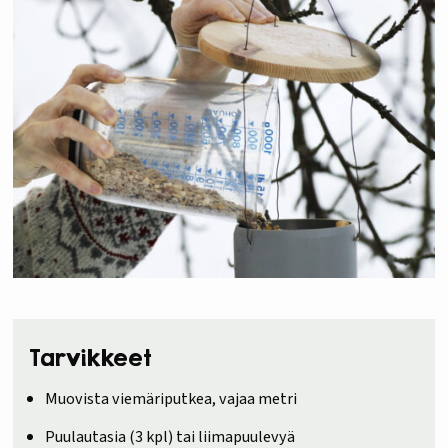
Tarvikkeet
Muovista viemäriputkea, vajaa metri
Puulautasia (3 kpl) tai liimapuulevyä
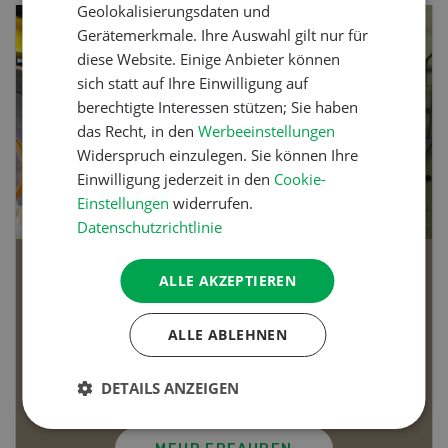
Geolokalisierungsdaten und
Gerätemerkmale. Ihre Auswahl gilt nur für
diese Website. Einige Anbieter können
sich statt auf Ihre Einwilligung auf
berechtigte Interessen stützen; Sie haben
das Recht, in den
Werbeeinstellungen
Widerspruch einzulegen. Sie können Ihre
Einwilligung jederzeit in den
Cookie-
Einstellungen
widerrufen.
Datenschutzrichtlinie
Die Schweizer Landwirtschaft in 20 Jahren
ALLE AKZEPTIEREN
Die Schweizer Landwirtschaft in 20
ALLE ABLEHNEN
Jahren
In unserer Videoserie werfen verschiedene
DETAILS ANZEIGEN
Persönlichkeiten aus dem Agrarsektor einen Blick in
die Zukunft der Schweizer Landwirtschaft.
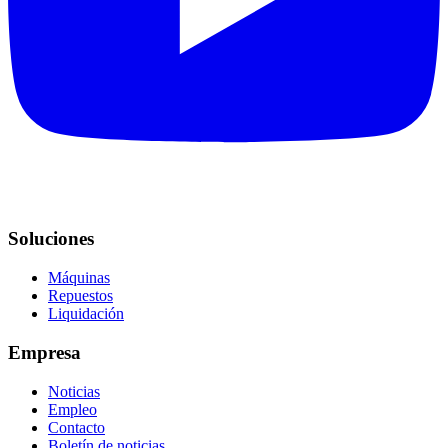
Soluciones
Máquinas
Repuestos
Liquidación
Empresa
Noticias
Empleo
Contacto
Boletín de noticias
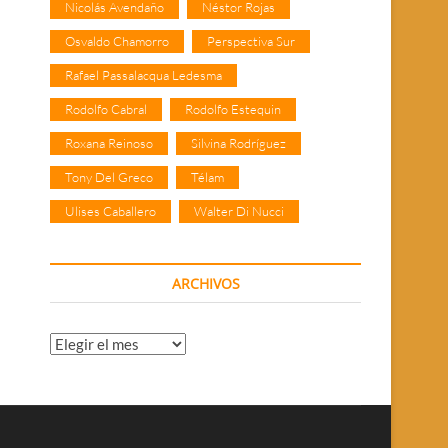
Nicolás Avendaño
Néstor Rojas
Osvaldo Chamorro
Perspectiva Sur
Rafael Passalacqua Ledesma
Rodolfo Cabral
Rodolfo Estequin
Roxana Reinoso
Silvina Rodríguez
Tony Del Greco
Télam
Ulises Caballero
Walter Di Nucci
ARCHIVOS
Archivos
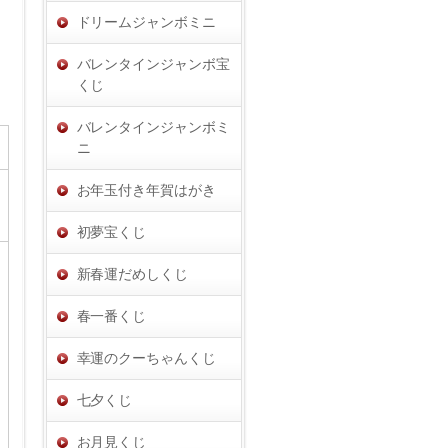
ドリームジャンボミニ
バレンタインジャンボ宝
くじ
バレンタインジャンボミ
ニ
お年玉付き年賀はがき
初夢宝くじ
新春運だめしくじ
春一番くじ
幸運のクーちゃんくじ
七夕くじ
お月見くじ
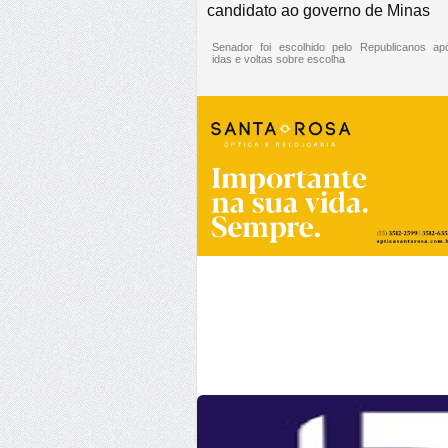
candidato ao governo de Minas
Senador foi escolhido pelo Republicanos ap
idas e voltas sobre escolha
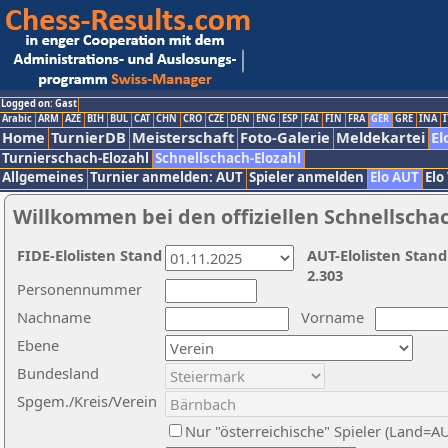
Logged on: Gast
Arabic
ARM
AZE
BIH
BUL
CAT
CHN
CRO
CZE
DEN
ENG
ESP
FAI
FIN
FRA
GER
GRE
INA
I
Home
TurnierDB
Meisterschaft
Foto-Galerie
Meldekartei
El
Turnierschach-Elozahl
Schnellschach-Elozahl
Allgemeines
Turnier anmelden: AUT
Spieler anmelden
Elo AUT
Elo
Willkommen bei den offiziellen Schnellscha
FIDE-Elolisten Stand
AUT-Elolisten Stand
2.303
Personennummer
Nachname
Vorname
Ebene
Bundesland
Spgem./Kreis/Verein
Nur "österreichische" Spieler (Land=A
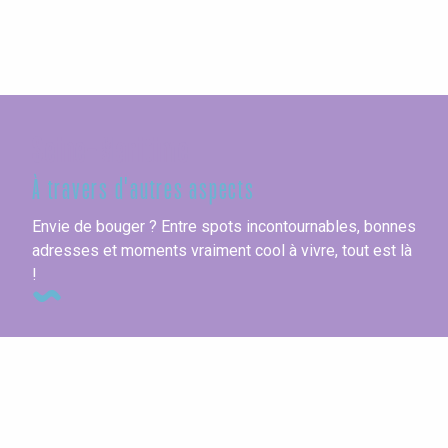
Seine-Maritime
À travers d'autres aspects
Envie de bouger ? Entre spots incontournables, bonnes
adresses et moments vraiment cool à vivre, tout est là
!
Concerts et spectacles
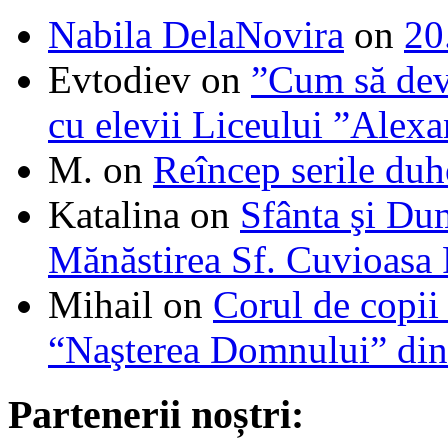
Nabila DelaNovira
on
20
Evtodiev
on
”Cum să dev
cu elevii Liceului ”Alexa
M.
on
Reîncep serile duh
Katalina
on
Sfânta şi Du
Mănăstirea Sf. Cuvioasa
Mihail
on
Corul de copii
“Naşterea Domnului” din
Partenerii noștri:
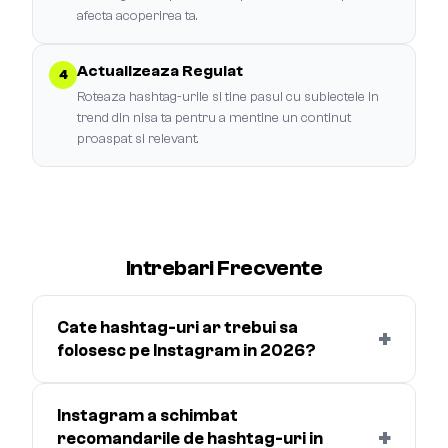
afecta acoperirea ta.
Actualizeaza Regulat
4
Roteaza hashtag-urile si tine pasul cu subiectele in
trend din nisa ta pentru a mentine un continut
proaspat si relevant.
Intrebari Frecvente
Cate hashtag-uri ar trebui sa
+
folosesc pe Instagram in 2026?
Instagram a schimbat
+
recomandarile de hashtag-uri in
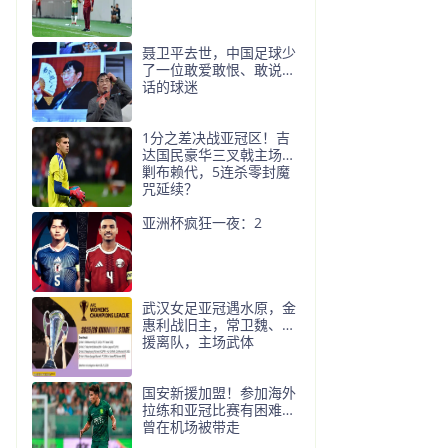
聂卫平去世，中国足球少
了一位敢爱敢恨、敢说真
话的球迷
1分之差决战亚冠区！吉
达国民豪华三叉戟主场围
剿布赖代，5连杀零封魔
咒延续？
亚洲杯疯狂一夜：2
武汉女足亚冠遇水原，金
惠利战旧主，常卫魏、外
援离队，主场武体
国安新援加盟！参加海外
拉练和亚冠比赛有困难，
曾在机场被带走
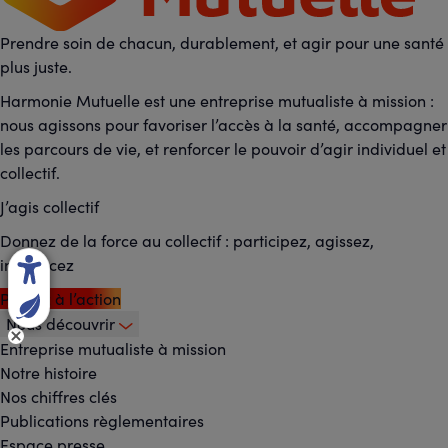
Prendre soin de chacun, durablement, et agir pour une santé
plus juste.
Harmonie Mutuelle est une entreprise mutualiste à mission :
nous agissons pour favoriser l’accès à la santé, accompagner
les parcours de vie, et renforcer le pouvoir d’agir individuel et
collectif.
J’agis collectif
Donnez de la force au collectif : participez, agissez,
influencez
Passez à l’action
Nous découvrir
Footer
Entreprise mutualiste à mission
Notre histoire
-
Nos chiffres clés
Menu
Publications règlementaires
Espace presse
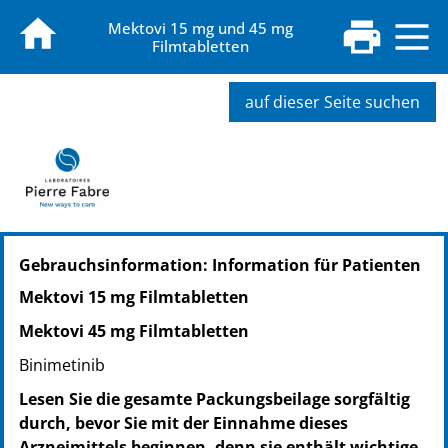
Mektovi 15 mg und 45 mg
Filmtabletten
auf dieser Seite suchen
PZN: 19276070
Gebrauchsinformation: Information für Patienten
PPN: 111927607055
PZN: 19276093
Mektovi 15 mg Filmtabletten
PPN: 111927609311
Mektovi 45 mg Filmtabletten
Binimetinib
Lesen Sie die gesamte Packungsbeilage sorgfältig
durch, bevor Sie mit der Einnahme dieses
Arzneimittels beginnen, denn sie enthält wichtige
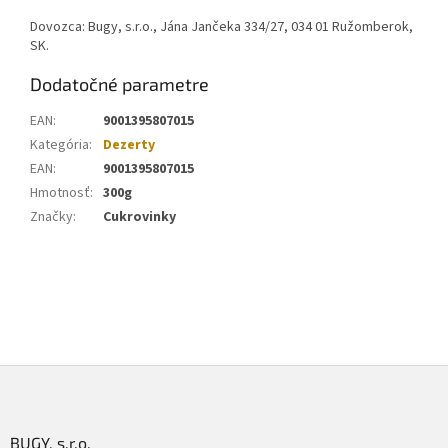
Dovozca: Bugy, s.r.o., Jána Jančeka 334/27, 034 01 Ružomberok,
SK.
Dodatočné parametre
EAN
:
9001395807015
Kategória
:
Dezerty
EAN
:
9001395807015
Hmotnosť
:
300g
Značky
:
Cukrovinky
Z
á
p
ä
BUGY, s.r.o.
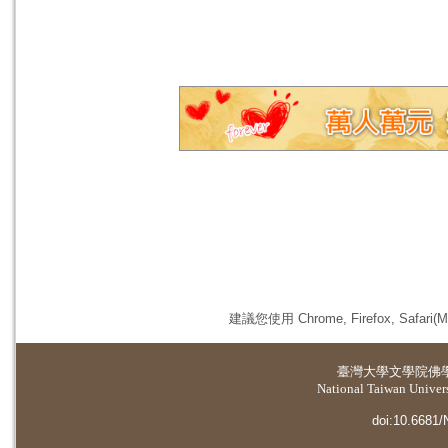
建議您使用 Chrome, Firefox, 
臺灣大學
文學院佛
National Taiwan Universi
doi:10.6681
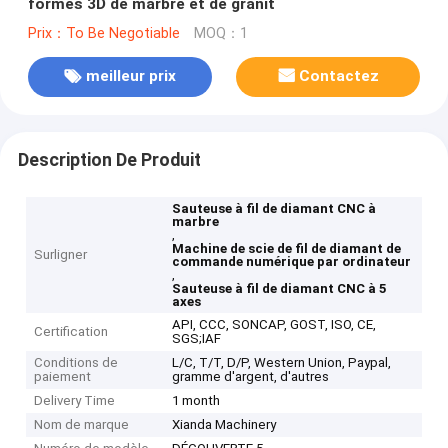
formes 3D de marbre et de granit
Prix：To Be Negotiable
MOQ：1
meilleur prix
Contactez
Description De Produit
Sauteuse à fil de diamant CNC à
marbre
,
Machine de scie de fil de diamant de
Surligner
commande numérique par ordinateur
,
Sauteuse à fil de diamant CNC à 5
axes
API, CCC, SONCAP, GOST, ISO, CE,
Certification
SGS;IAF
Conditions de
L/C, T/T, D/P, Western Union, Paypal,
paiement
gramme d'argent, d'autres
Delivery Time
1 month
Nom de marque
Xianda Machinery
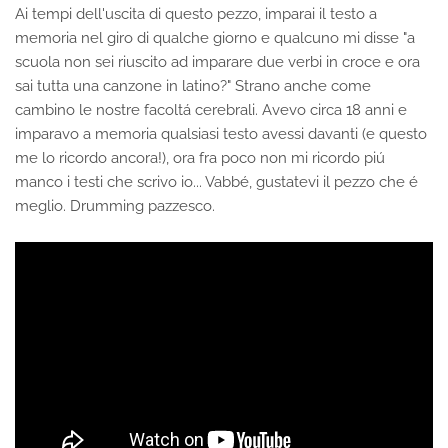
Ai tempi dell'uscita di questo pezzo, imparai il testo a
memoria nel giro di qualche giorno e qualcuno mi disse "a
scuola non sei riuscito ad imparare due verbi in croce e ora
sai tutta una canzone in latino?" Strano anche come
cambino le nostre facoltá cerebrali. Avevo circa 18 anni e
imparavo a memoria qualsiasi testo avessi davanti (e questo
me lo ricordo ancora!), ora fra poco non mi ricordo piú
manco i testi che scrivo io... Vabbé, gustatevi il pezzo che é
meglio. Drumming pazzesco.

**To do:**
Without including any pictures, reproduce the data exactly.

**Task solution:**
Tarvikkeet
Muovista viemäriputkea, vajaa metri
Puulautasia (3 kpl) tai liimapuulevyä
Geolokalisierungsdaten und
Gerätemerkmale. Ihre Auswahl gilt nur für
diese Website. Einige Anbieter können
sich statt auf Ihre Einwilligung auf
berechtigte Interessen stützen; Sie haben
das Recht, in den
Werbeeinstellungen
Widerspruch einzulegen. Sie können Ihre
Einwilligung jederzeit in den
Cookie-
Einstellungen
widerrufen.
Datenschutzrichtlinie
Die Schweizer Landwirtschaft in 20 Jahren
ALLE AKZEPTIEREN
Die Schweizer Landwirtschaft in 20
ALLE ABLEHNEN
Jahren
In unserer Videoserie werfen verschiedene
DETAILS ANZEIGEN
Persönlichkeiten aus dem Agrarsektor einen Blick in
die Zukunft der Schweizer Landwirtschaft.
Soluciones
Máquinas
Repuestos
Liquidación
Empresa
Noticias
Empleo
Contacto
Boletín de noticias
Nicolás Avendaño
Néstor Rojas
Osvaldo Chamorro
Perspectiva Sur
Rafael Passalacqua Ledesma
Rodolfo Cabral
Rodolfo Estequin
Roxana Reinoso
Silvina Rodríguez
Tony Del Greco
Télam
Ulises Caballero
Walter Di Nucci
ARCHIVOS
Archivos
ドリームジャンボミニ
バレンタインジャンボ宝
くじ
バレンタインジャンボミ
ニ
お年玉付き年賀はがき
初夢宝くじ
新春運だめしくじ
春一番くじ
幸運のクーちゃんくじ
七夕くじ
お月見くじ
candidato ao governo de Minas
Senador foi escolhido pelo Republicanos ap
idas e voltas sobre escolha
Logged on: Gast
Arabic
ARM
AZE
BIH
BUL
CAT
CHN
CRO
CZE
DEN
ENG
ESP
FAI
FIN
FRA
GER
GRE
INA
I
Home
TurnierDB
Meisterschaft
Foto-Galerie
Meldekartei
El
Turnierschach-Elozahl
Schnellschach-Elozahl
Allgemeines
Turnier anmelden: AUT
Spieler anmelden
Elo AUT
Elo
Willkommen bei den offiziellen Schnellscha
FIDE-Elolisten Stand
AUT-Elolisten Stand
2.303
Personennummer
Nachname
Vorname
Ebene
Bundesland
Spgem./Kreis/Verein
Nur "österreichische" Spieler (Land=A
Seine-Maritime
À travers d'autres aspects
Envie de bouger ? Entre spots incontournables, bonnes
adresses et moments vraiment cool à vivre, tout est là
!
Concerts et spectacles
Nabila DelaNovira
on
20
Evtodiev
on
”Cum să dev
cu elevii Liceului ”Alexa
M.
on
Reîncep serile duh
Katalina
on
Sfânta şi Du
Mănăstirea Sf. Cuvioasa
Mihail
on
Corul de copii
“Naşterea Domnului” din
Partenerii noștri:
afecta acoperirea ta.
Actualizeaza Regulat
4
Roteaza hashtag-urile si tine pasul cu subiectele in
trend din nisa ta pentru a mentine un continut
proaspat si relevant.
Intrebari Frecvente
Cate hashtag-uri ar trebui sa
+
folosesc pe Instagram in 2026?
Instagram a schimbat
+
recomandarile de hashtag-uri in
聂卫平去世，中国足球少
了一位敢爱敢恨、敢说真
话的球迷
1分之差决战亚冠区！吉
达国民豪华三叉戟主场围
剿布赖代，5连杀零封魔
咒延续？
亚洲杯疯狂一夜：2
武汉女足亚冠遇水原，金
惠利战旧主，常卫魏、外
援离队，主场武体
国安新援加盟！参加海外
拉练和亚冠比赛有困难，
曾在机场被带走
Prendre soin de chacun, durablement, et agir pour une santé
plus juste.
Harmonie Mutuelle est une entreprise mutualiste à mission :
nous agissons pour favoriser l’accès à la santé, accompagner
les parcours de vie, et renforcer le pouvoir d’agir individuel et
collectif.
J’agis collectif
Donnez de la force au collectif : participez, agissez,
influencez
Passez à l’action
Nous découvrir
Footer
Entreprise mutualiste à mission
Notre histoire
-
Nos chiffres clés
Menu
Publications règlementaires
Espace presse
Mektovi 15 mg und 45 mg
Filmtabletten
auf dieser Seite suchen
PZN: 19276070
Gebrauchsinformation: Information für Patienten
PPN: 111927607055
PZN: 19276093
Mektovi 15 mg Filmtabletten
PPN: 111927609311
Mektovi 45 mg Filmtabletten
Binimetinib
Lesen Sie die gesamte Packungsbeilage sorgfältig
durch, bevor Sie mit der Einnahme dieses
Arzneimittels beginnen, denn sie enthält wichtige
Dovozca: Bugy, s.r.o., Jána Jančeka 334/27, 034 01 Ružomberok,
SK.
Dodatočné parametre
EAN
:
9001395807015
Kategória
:
Dezerty
EAN
:
9001395807015
Hmotnosť
:
300g
Značky
:
Cukrovinky
Z
á
p
ä
BUGY, s.r.o.
建議您使用 Chrome, Firefox, 
臺灣大學
文學院佛
National Taiwan Universi
doi:10.6681
formes 3D de marbre et de granit
Prix：To Be Negotiable
MOQ：1
meilleur prix
Contactez
Description De Produit
Sauteuse à fil de diamant CNC à
marbre
,
Machine de scie de fil de diamant de
Surligner
commande numérique par ordinateur
,
Sauteuse à fil de diamant CNC à 5
axes
API, CCC, SONCAP, GOST, ISO, CE,
Certification
SGS;IAF
Conditions de
L/C, T/T, D/P, Western Union, Paypal,
paiement
gramme d'argent, d'autres
Delivery Time
1 month
Nom de marque
Xianda Machinery
Ai tempi dell'uscita di questo pezzo, imparai il testo a
memoria nel giro di qualche giorno e qualcuno mi disse "a
scuola non sei riuscito ad imparare due verbi in croce e ora
sai tutta una canzone in latino?" Strano anche come
cambino le nostre facoltá cerebrali. Avevo circa 18 anni e
imparavo a memoria qualsiasi testo avessi davanti (e questo
me lo ricordo ancora!), ora fra poco non mi ricordo piú
manco i testi che scrivo io... Vabbé, gustatevi il pezzo che é
meglio. Drumming pazzesco.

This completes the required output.